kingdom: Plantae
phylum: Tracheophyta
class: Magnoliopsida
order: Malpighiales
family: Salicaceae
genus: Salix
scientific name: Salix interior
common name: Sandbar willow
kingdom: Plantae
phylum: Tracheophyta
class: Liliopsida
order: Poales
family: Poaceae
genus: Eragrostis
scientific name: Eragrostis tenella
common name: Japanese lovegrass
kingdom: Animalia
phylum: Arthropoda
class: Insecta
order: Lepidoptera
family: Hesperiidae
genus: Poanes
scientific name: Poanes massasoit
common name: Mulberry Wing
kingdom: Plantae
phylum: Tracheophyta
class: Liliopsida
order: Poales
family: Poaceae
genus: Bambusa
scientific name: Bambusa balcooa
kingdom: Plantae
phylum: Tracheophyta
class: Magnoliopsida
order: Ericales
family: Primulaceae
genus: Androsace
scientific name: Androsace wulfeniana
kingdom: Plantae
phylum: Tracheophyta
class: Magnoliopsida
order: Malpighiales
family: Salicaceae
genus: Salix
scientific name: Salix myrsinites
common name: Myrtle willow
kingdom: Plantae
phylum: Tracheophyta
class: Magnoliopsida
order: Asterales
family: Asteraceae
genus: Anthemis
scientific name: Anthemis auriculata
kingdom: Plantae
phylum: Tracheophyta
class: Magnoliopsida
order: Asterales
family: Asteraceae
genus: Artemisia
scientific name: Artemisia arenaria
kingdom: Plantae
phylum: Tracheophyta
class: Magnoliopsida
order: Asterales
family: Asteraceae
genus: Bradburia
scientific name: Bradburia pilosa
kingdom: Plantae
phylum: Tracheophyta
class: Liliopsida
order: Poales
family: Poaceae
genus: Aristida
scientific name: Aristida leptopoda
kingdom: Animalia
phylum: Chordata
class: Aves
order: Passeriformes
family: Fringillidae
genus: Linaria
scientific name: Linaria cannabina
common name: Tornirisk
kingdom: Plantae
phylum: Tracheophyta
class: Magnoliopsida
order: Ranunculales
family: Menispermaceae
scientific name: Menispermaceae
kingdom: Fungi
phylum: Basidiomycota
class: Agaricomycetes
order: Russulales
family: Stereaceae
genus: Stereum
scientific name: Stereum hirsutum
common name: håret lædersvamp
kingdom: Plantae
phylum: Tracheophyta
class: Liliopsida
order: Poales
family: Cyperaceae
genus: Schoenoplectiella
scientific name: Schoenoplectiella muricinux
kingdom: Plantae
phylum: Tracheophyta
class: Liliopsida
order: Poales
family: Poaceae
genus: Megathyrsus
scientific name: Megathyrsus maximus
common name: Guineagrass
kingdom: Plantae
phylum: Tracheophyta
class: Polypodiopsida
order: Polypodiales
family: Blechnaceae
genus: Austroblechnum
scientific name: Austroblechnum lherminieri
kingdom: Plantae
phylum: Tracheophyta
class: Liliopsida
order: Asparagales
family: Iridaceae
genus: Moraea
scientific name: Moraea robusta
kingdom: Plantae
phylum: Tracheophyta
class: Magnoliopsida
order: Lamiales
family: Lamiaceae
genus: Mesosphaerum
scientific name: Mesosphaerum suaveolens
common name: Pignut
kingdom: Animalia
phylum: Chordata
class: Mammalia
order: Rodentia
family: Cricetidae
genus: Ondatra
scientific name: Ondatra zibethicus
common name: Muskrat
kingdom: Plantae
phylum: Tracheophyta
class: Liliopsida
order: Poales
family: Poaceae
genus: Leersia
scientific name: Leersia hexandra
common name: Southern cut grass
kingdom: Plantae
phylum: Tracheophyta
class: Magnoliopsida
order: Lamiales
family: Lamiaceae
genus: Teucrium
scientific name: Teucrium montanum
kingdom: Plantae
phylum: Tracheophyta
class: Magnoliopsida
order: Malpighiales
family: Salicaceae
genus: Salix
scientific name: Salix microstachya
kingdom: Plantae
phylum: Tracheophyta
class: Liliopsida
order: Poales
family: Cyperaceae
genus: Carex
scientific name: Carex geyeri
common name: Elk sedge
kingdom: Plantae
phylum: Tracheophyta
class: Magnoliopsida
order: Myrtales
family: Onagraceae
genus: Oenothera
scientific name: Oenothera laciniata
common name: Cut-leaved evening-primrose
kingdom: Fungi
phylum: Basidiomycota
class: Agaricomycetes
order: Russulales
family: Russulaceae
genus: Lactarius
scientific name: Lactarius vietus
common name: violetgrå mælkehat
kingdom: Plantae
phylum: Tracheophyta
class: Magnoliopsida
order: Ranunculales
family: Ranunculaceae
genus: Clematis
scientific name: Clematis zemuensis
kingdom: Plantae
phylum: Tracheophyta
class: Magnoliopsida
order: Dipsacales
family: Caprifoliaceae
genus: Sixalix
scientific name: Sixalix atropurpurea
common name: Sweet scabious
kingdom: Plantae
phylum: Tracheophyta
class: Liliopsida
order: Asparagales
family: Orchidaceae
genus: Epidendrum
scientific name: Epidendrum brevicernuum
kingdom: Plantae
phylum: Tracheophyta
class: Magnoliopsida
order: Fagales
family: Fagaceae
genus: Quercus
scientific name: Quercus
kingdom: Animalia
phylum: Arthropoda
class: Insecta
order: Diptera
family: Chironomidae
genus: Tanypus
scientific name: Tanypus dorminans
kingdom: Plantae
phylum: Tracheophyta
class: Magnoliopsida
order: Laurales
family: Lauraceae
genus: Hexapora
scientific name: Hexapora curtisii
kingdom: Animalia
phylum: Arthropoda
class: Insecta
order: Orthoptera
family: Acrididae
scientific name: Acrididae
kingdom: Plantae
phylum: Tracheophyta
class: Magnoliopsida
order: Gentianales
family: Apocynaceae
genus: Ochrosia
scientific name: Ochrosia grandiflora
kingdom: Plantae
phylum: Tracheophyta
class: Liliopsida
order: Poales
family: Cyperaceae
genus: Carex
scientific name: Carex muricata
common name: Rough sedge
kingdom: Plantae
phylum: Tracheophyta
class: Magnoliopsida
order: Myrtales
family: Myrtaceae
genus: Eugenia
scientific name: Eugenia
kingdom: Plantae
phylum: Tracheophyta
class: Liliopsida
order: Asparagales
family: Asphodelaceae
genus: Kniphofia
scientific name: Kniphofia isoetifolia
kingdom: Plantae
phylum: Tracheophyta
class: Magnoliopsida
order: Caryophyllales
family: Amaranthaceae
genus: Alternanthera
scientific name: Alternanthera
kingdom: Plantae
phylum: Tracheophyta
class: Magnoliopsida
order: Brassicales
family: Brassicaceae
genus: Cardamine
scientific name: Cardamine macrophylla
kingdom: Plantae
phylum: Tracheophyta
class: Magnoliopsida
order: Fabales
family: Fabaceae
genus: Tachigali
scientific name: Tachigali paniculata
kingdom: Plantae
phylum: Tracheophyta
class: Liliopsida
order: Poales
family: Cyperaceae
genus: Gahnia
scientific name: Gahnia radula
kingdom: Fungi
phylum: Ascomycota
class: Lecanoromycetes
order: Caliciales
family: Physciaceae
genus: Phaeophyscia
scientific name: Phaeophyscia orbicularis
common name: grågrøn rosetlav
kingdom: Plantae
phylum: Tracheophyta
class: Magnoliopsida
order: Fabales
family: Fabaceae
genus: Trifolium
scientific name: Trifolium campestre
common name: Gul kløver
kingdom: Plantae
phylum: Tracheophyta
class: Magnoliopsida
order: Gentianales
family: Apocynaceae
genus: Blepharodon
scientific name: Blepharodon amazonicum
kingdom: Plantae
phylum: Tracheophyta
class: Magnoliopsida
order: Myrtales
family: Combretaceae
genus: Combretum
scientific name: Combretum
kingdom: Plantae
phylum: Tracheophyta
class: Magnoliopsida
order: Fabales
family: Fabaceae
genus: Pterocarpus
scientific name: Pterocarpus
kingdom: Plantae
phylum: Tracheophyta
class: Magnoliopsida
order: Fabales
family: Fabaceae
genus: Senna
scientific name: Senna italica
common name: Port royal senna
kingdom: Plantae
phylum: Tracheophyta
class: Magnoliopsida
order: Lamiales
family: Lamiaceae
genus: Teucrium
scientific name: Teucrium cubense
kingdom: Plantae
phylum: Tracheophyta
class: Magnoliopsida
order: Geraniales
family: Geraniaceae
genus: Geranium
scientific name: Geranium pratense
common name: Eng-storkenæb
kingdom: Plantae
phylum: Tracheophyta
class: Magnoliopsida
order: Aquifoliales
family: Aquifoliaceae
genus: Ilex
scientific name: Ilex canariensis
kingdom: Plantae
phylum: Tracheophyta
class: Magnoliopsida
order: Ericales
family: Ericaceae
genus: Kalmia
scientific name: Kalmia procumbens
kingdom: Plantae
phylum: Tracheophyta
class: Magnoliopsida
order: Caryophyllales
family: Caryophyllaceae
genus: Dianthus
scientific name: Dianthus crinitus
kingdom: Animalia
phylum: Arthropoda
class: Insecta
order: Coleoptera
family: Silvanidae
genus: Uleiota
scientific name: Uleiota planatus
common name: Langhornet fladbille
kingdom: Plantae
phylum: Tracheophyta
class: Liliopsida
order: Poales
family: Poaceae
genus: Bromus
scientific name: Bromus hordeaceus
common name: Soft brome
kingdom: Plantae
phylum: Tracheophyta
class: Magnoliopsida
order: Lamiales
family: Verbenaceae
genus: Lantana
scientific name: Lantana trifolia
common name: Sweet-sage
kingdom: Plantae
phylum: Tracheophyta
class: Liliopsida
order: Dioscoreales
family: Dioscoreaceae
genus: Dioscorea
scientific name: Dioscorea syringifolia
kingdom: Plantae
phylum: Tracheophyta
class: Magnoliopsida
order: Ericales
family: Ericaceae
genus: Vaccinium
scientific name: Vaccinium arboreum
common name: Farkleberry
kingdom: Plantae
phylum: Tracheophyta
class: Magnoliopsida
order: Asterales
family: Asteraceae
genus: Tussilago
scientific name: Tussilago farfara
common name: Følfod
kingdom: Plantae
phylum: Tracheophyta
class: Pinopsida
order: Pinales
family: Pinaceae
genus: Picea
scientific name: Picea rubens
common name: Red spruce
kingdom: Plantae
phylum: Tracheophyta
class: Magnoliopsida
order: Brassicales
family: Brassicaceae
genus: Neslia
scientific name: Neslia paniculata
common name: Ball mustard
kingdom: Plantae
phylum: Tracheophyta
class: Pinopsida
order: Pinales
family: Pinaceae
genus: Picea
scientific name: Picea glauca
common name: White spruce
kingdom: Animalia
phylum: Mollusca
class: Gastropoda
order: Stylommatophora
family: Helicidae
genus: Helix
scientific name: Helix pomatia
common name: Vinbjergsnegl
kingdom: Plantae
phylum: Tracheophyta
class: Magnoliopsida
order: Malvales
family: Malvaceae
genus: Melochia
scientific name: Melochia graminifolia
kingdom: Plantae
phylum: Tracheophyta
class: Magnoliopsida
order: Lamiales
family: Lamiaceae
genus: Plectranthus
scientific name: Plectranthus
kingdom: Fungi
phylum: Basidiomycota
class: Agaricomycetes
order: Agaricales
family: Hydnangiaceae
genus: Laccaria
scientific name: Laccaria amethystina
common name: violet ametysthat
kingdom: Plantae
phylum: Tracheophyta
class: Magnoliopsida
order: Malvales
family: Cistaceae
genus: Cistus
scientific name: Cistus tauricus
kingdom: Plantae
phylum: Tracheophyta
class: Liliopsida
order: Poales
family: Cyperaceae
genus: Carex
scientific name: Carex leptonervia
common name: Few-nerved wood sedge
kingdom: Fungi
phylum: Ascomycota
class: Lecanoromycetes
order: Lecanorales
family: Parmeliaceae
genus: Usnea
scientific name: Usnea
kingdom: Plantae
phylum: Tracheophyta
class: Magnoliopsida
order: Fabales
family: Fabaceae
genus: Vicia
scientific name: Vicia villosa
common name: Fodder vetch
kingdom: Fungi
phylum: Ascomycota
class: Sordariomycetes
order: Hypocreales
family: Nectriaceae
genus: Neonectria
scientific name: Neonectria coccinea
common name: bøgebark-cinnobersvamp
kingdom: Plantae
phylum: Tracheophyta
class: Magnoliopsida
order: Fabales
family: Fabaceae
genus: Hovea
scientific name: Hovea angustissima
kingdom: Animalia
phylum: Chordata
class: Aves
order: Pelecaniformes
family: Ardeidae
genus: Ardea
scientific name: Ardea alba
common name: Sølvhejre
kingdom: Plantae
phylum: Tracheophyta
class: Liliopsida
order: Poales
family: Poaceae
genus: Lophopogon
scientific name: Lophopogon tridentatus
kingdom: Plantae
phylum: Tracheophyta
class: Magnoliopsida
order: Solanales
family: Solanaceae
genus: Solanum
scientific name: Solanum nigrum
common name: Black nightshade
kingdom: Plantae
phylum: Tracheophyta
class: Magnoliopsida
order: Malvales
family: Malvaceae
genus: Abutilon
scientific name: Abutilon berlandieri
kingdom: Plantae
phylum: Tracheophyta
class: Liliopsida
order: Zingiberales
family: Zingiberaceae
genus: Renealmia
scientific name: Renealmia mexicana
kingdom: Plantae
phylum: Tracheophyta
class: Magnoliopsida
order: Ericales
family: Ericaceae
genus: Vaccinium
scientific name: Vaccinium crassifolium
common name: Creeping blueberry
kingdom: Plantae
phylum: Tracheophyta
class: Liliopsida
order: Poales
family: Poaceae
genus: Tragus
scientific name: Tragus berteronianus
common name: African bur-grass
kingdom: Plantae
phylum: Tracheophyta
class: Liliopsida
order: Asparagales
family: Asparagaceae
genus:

######

Put every line from the first one down through the line containing "genus: Stereum" into a Markdown table with the columns No. and Text. Number the rows in No., put each line in Text, and leave out blank lines.

| No. | Text |
|---|---|
| 1 | kingdom: Plantae |
| 2 | phylum: Tracheophyta |
| 3 | class: Magnoliopsida |
| 4 | order: Malpighiales |
| 5 | family: Salicaceae |
| 6 | genus: Salix |
| 7 | scientific name: Salix interior |
| 8 | common name: Sandbar willow |
| 9 | kingdom: Plantae |
| 10 | phylum: Tracheophyta |
| 11 | class: Liliopsida |
| 12 | order: Poales |
| 13 | family: Poaceae |
| 14 | genus: Eragrostis |
| 15 | scientific name: Eragrostis tenella |
| 16 | common name: Japanese lovegrass |
| 17 | kingdom: Animalia |
| 18 | phylum: Arthropoda |
| 19 | class: Insecta |
| 20 | order: Lepidoptera |
| 21 | family: Hesperiidae |
| 22 | genus: Poanes |
| 23 | scientific name: Poanes massasoit |
| 24 | common name: Mulberry Wing |
| 25 | kingdom: Plantae |
| 26 | phylum: Tracheophyta |
| 27 | class: Liliopsida |
| 28 | order: Poales |
| 29 | family: Poaceae |
| 30 | genus: Bambusa |
| 31 | scientific name: Bambusa balcooa |
| 32 | kingdom: Plantae |
| 33 | phylum: Tracheophyta |
| 34 | class: Magnoliopsida |
| 35 | order: Ericales |
| 36 | family: Primulaceae |
| 37 | genus: Androsace |
| 38 | scientific name: Androsace wulfeniana |
| 39 | kingdom: Plantae |
| 40 | phylum: Tracheophyta |
| 41 | class: Magnoliopsida |
| 42 | order: Malpighiales |
| 43 | family: Salicaceae |
| 44 | genus: Salix |
| 45 | scientific name: Salix myrsinites |
| 46 | common name: Myrtle willow |
| 47 | kingdom: Plantae |
| 48 | phylum: Tracheophyta |
| 49 | class: Magnoliopsida |
| 50 | order: Asterales |
| 51 | family: Asteraceae |
| 52 | genus: Anthemis |
| 53 | scientific name: Anthemis auriculata |
| 54 | kingdom: Plantae |
| 55 | phylum: Tracheophyta |
| 56 | class: Magnoliopsida |
| 57 | order: Asterales |
| 58 | family: Asteraceae |
| 59 | genus: Artemisia |
| 60 | scientific name: Artemisia arenaria |
| 61 | kingdom: Plantae |
| 62 | phylum: Tracheophyta |
| 63 | class: Magnoliopsida |
| 64 | order: Asterales |
| 65 | family: Asteraceae |
| 66 | genus: Bradburia |
| 67 | scientific name: Bradburia pilosa |
| 68 | kingdom: Plantae |
| 69 | phylum: Tracheophyta |
| 70 | class: Liliopsida |
| 71 | order: Poales |
| 72 | family: Poaceae |
| 73 | genus: Aristida |
| 74 | scientific name: Aristida leptopoda |
| 75 | kingdom: Animalia |
| 76 | phylum: Chordata |
| 77 | class: Aves |
| 78 | order: Passeriformes |
| 79 | family: Fringillidae |
| 80 | genus: Linaria |
| 81 | scientific name: Linaria cannabina |
| 82 | common name: Tornirisk |
| 83 | kingdom: Plantae |
| 84 | phylum: Tracheophyta |
| 85 | class: Magnoliopsida |
| 86 | order: Ranunculales |
| 87 | family: Menispermaceae |
| 88 | scientific name: Menispermaceae |
| 89 | kingdom: Fungi |
| 90 | phylum: Basidiomycota |
| 91 | class: Agaricomycetes |
| 92 | order: Russulales |
| 93 | family: Stereaceae |
| 94 | genus: Stereum |